Willie Dell, the city's first elected African-American councilwoman has spent much of the last 30 years since she left public office doing mission work in Haiti. (Photo courtesy of Willie Dell.)
Field Notes recently related the story of Willie J. Dell, the first African-American woman to be appointed (1973) and then elected to the Richmond City Council (1977-1982). She followed Eleanor Sheppard, the first woman council member in 1954, and Richmond's first female (appointed) mayor (1962-1964).
We caught up to Dell, who, at 84, keeps busy with church activities and, for the past 30 years, has undertaken mission work in Haiti. In a phone conversation, we sought perspective from her place in history as our current municipal election campaigns begin.
For her latter day political inheritors she advises: Know the basic operations of the city before you start the job and learn how to read a budget. Dell considered herself fortunate because the Washington D.C. -based Joint Center of Political and Economical Studies held instruction sessions for council newcomers. They were taught the basics of how city budget should be analyzed and the way to prepare and interpret fundamental financial data.
“I was blessed that that happened,” she says. “It comes down to this: It doesn’t matter about gender, race or political party. It’s about having the best information to make the wisest decisions for the city.”
Dell undertook her own education about Richmond. She visited the waste water treatment plant where its workings fascinated her. She went to every public school. At one point, to gain the ultimate perspective, Dell went up in an airplane to see the city from above.
But her outspoken nature irked some -- and not just in the white community. Dell came to Richmond as an outsider. She says that the often malignant nature of insults hurled at her during her campaigns and while on council weren’t the worst of her experience. “Richmond is cliquey and clannish -- even among the black folks. I didn’t go to Ebenezer [Baptist] or St. Philips [Episcopal] I wasn’t married to somebody in the right political family-- not with the Lamberts. I didn’t go to the right school. I’m just not one of them. It wasn’t my politics that they disagreed with me about as much as where I came from.”

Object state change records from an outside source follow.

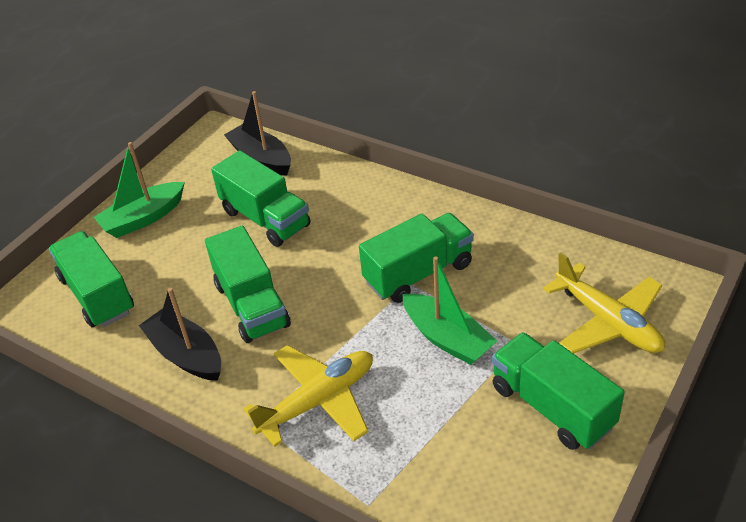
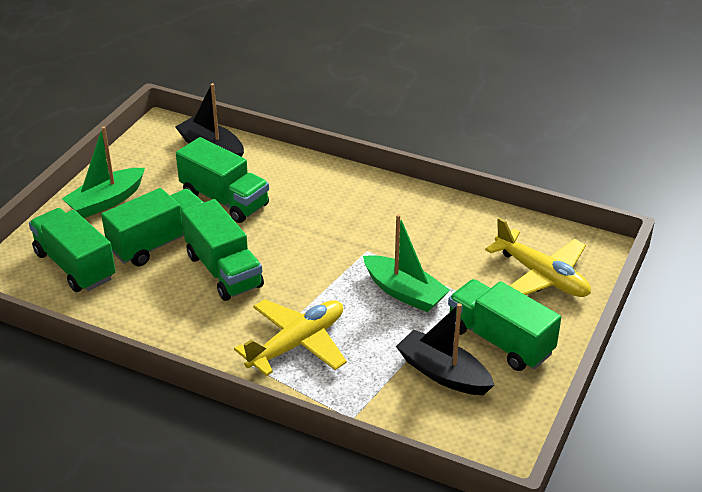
camera: 10 degrees left, 5 degrees down
(186, 354) = (170, 312): black boat -> black boat (443, 373)
(418, 273) = (372, 242): green truck -> green truck (159, 243)

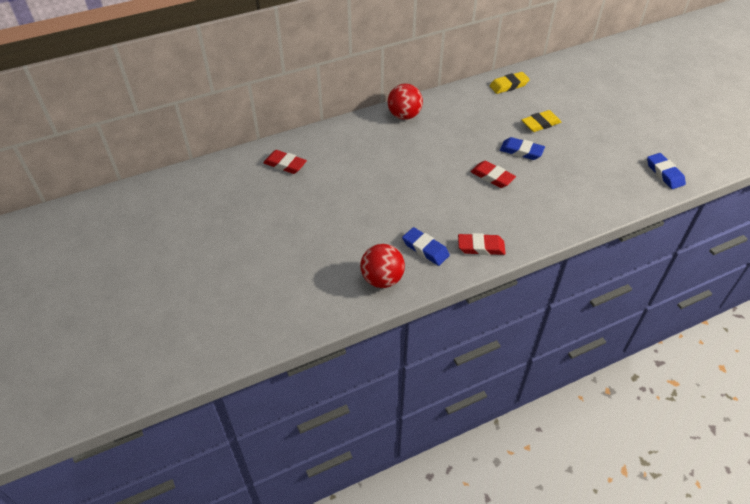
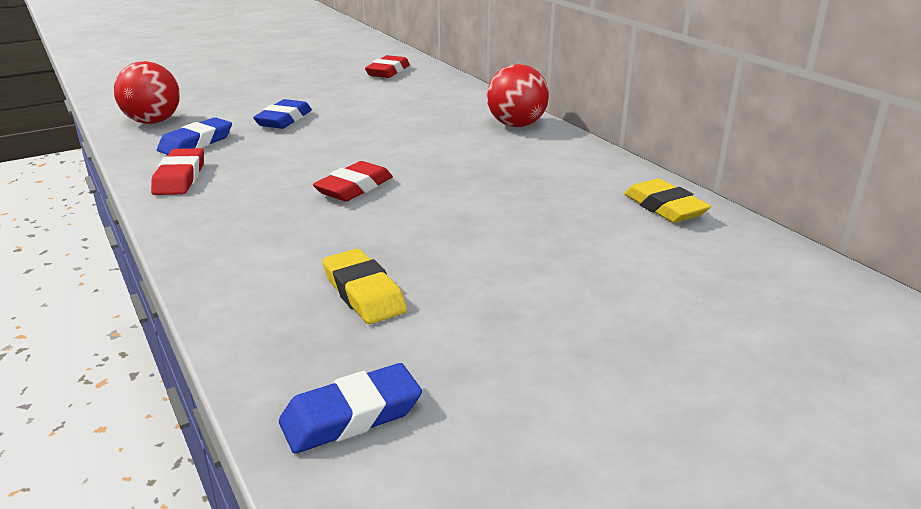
camera: 85 degrees right, 20 degrees down
(521, 151) = (432, 215): blue eraser -> blue eraser (284, 120)
(540, 124) = (534, 238): yellow eraser -> yellow eraser (363, 293)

Dell, never afraid to say what's on her mind, didn’t kowtow to anybody, including the accepted Brahmins of black power – up to then-state Sen. L. Douglas Wilder. She didn’t attend meetings he called. And by 1984, Dell found herself out of politics and into advocacy for the elderly.
Of the city's present state, she wishes Richmond hadn’t returned to the strong mayor form of government. “Well, I’ll just say that there’s not been [a mayor] in there that I would’ve supported. What’s the problem with them? You’re there. You’re in charge. Fix things. What’s stopping you? Well, I tell you, it takes more than a personality to get the real work done.”
The administration's failure to produce a timely comprehensive annual financial report profoundly disappoints her. “How do you manage? How do you govern? I don’t know how you do anything without knowing how much money you have to do it with. I don’t know how you can get up in the morning, put on your pants and walk into the office and say 'I’m in charge,’ when you don’t know from crap.”
There it is, Richmond. From one trailblazer of city politics to those who one day hope to be.